De son côté, le président syrien a accepté d’organiser une nouvelle élection présidentielle en Syrie, à condition que le pays soit premièrement « libéré » de l’Etat islamique. Il a ajouté qu’il pourrait se représenter, « si le peuple n’y est pas opposé ».
 
Sergueï Lavrov a également annoncé que les forces russes qui se trouvent actuellement en Syrie étaient prêtes à fournir une couverture aérienne aux forces de l’opposition qui combattent actuellement l’Etat islamique. Il a par exemple affirmé que l’armée syrienne libre (ASL) soutenue par les Etats-Unis et dont l’existence sur le terrain est controversée, faisait partie de cette opposition que la Russie est prête à appuyer.

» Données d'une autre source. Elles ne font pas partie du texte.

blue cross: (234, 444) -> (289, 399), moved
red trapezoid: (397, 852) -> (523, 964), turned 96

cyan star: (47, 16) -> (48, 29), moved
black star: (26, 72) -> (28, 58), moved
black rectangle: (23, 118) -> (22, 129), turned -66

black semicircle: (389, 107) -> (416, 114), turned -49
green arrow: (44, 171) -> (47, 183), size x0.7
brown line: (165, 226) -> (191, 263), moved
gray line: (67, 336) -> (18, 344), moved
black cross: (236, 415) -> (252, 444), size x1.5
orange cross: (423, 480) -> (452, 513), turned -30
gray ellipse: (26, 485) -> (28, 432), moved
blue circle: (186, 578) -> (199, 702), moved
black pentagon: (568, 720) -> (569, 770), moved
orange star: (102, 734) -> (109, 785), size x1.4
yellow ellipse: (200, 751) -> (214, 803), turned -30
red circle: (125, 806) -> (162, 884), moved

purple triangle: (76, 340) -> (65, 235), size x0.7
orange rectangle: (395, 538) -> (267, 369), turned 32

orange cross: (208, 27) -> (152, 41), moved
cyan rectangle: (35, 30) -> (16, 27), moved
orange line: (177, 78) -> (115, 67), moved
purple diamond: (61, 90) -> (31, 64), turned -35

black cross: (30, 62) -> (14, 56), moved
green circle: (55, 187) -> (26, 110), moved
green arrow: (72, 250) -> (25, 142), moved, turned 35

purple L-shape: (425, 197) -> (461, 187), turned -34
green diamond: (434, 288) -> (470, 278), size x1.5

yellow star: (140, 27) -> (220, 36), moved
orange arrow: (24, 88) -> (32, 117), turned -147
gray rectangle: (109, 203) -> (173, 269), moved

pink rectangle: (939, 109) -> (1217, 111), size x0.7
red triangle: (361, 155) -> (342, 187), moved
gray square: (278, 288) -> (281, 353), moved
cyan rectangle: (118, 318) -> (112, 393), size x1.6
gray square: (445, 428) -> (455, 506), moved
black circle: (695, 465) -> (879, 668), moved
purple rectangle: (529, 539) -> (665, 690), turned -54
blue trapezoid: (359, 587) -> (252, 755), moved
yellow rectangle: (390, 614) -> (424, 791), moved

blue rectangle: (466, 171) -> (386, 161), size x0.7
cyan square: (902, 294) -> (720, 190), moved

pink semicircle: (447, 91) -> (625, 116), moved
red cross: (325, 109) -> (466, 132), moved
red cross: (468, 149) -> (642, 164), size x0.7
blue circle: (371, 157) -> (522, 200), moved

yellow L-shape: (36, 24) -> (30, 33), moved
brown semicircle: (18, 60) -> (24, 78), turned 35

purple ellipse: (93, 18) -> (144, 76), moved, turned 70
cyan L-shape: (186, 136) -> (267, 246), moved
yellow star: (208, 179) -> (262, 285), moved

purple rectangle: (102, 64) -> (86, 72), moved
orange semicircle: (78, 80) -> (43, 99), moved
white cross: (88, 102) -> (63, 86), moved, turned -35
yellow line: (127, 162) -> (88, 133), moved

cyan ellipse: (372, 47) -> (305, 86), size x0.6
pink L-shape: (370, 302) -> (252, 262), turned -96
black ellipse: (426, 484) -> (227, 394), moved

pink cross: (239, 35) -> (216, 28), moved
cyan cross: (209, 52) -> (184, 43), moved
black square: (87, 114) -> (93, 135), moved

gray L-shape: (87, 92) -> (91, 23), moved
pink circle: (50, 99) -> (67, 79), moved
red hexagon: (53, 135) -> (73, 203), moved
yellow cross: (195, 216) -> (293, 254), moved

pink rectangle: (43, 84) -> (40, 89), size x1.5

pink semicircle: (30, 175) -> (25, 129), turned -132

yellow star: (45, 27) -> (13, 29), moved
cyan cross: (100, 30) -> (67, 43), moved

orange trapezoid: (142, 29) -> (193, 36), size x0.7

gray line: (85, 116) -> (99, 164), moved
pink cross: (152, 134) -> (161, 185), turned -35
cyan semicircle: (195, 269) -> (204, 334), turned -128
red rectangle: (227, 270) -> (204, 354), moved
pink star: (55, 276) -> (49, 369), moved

Une première dans le discours russe.
 

La Russie prête à soutenir les groupes d’opposition « rebelles » qui luttent contre l’Etat islamique, s’ils existent…

 
Les Russes ont donc promis de soutenir les groupes d’opposition à condition qu’ils sachent où ils se trouvent. Ce que les Etats-Unis eux-mêmes ont du mal à savoir puisqu’ils viennent d’abandonner leur programme de formation des « rebelles modérés », faute de candidats !
 
Le ministre russe des Affaires étrangères a également rencontré les principales puissances favorables aux groupes d’opposition syriens, à savoir les Etats-Unis, la Turquie, l’Arabie Saoudite et les pays du Golfe Persique. Il a réussi à faire accepter la présence de l’Iran dans les prochaines discussions. L’avenir dira si ces pays sont prêts à encourager la solution politique sans réclamer le départ préalable de Bachar el Assad, et si les groupes d’opposition accepteront de concentrer leurs actions contre l’Etat islamique plutôt que contre l’armée syrienne…
 

L’Irak autorise la Russie à frapper les djihadistes de l’Etat islamique sur son sol

 
Les autorités irakiennes ont par ailleurs donné l’autorisation à la Russie de bombarder les combattants de l’Etat islamique qui fuient les bombardements russes en se réfugiant en Irak.
 
Les chiites irakiens ont chaleureusement accueilli la nouvelle, après avoir dénoncé des bombardements américains qu’ils ont qualifiés de « pas sérieux ».
 
Il y a quelques semaines, les autorités russes s’étaient dites prêtes à bombarder l’Etat islamique en Irak, à condition d’avoir l’autorisation des autorités irakiennes. C’est chose faite.